Gemeenten planten veel bomen, maar oog voor natuur ontbreekt nog
Gemeenten planten massaal bomen aan. Goed voor het welzijn én voor verkoeling. Ook de nieuwe natuurherstelwet roept ertoe op: in 2050 moet 10 procent van het stedelijk oppervlak uit boom bestaan. Maar als we niet oppassen, is natuur daarbij het ondergeschoven kind, waarschuwt Natuur & Milieu.
De natuurorganisatie deed een rondvraag langs 28 grote gemeenten en is bezorgd dat biodiversiteit in de keuze voor de beplanting weinig wordt meegewogen. Terwijl het voor bijvoorbeeld bijen, nachtvlinders en kevers heel veel uitmaakt welke soort boom geplant wordt.
De milieuorganisatie maakte een lijst van bomen die goed zijn voor biodiversiteit en een lijst van bomen die het natuurlijke leven weinig te bieden hebben, of er zelfs een bedreiging voor zijn. Dat zijn bijvoorbeeld invasieve exoten, die andere soorten kunnen wegdringen. Het aandeel van de 'groene bomenlijst' is hoog, maar neemt de laatste jaren wel af, van gemiddeld 73 procent naar 65 procent, zo blijkt uit het onderzoek.
Sommige gemeenten scoren wel goed in het aandeel inheemse bomen, maar niet in de diversiteit daarvan, vertelt Wilma Berends aan de NOS. Ze leidt bij Natuur & Milieu het programma Groene Stad en pleit naast extra aandacht voor inheemse soorten ook voor meer variatie in de aanplant. "Een hoge diversiteit is belangrijk om de grote rijkdom aan schimmels, insecten en vogels te kunnen bedienen. Dan heeft gemengde aanplant veel meer waarde dan lange rijen van dezelfde soort."
De lievelingsboom van Berends is een heel algemene: de schietwilg. "Als je die knot, kan die na verloop van tijd bruisen van het leven." Andere soorten lijken volgens Berends grotendeels te ontbreken in de aanplant. "Ik kom de wilde liguster maar weinig tegen en zie bijvoorbeeld nooit een trosvlier of een wilde peer. Die passen gewoon in parkjes en hebben hoge waarde voor de biodiversiteit."
De wilde peer is in Nederland bijna uitgestorven en komt alleen nog heel lokaal voor langs de Duitse grens. Ook de wilde appel is bijna volledig verdwenen uit de Nederlandse natuur. Maar daarvan waren er nog net genoeg over voor Staatsbosbeheer om de soort toch op te nemen in een genenbank om zulke zeldzame inheemse soorten te behouden en ook weer te laten terugkeren in het Nederlandse landschap.
Het gaat dan om de laatste nazaten van het oerbos dat ooit in Nederland stond.

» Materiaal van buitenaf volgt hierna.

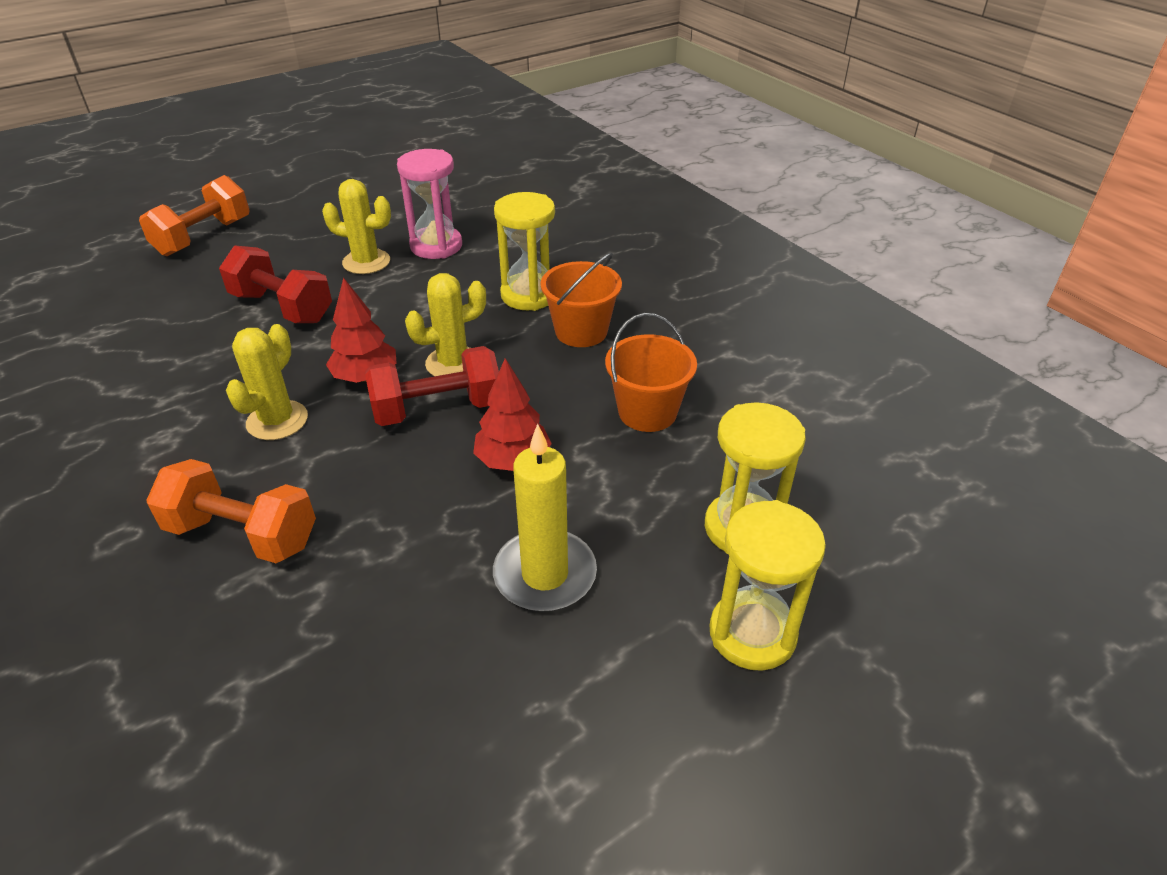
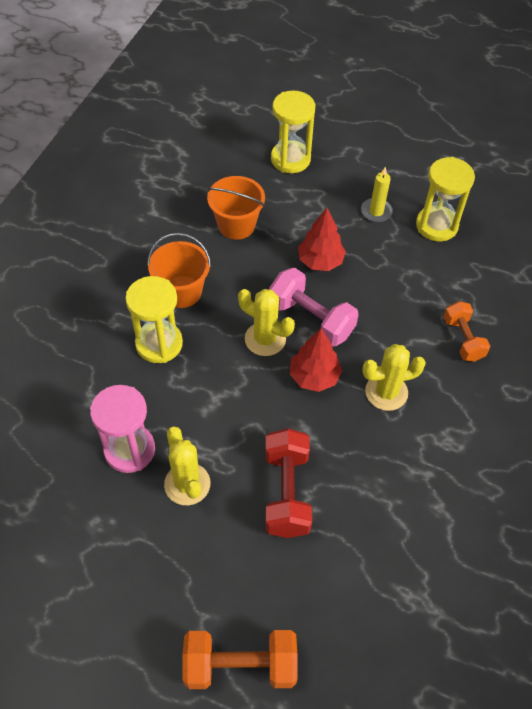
camera: 125 degrees left, 15 degrees up
(242, 534) = (463, 339): orange dumbbell -> orange dumbbell, size x0.66
(438, 409) = (311, 319): red dumbbell -> pink dumbbell
(545, 574) = (376, 212): yellow candle -> yellow candle, size x0.60
(752, 633) = (345, 138): yellow hourglass -> yellow hourglass (436, 225)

Naar schatting nog slechts 3 procent van bomen en struiken in Nederlandse bossen en houtwallen valt in deze categorie. Die 3 procent heeft extra hoge waarde voor de natuur. Zo is de bloesem beter afgestemd op wilde bijensoorten en is het blad mogelijk zelfs geschikter voor de rupsen van inheemse vlinders.
De 'oerbomen' hebben bovendien een grotere genetische variatie dan de aanplant. Die aanplant bestaat vaak uit klonen: eindeloze kopieën van dezelfde boom. Door de grotere genetische diversiteit zijn de wilde bomen beter bestand tegen ziekten en hopelijk ook tegen klimaatverandering.
Groeiende interesse oerbomen
De wilde bomen en struiken worden door kwekers aangeboden als 'autochtoon' plantgoed, dat ook beschikbaar is voor gemeenten. Natuur & Milieu heeft de gemeenten niet gevraagd of ze zich ook al richten op terugkeer van deze wilde bomen en struiken.
Uit navraag door de NOS bij LTO, dat de kwekers vertegenwoordigt, lijkt die belangstelling bij gemeenten wel toe te nemen. Dat zegt ook adviseur zaad en plantsoen Renee Uijtjens van Staatsbosbeheer. "Maar mijn indruk is dat het bij gemeenten nog mondjesmaat is. Aanplant van wilde bomen lijkt nu nog vooral afhankelijk van het persoonlijk initiatief van ambtenaren en nog niet vastgeklonken in gemeentelijk aanplantbeleid", aldus Uijtjens.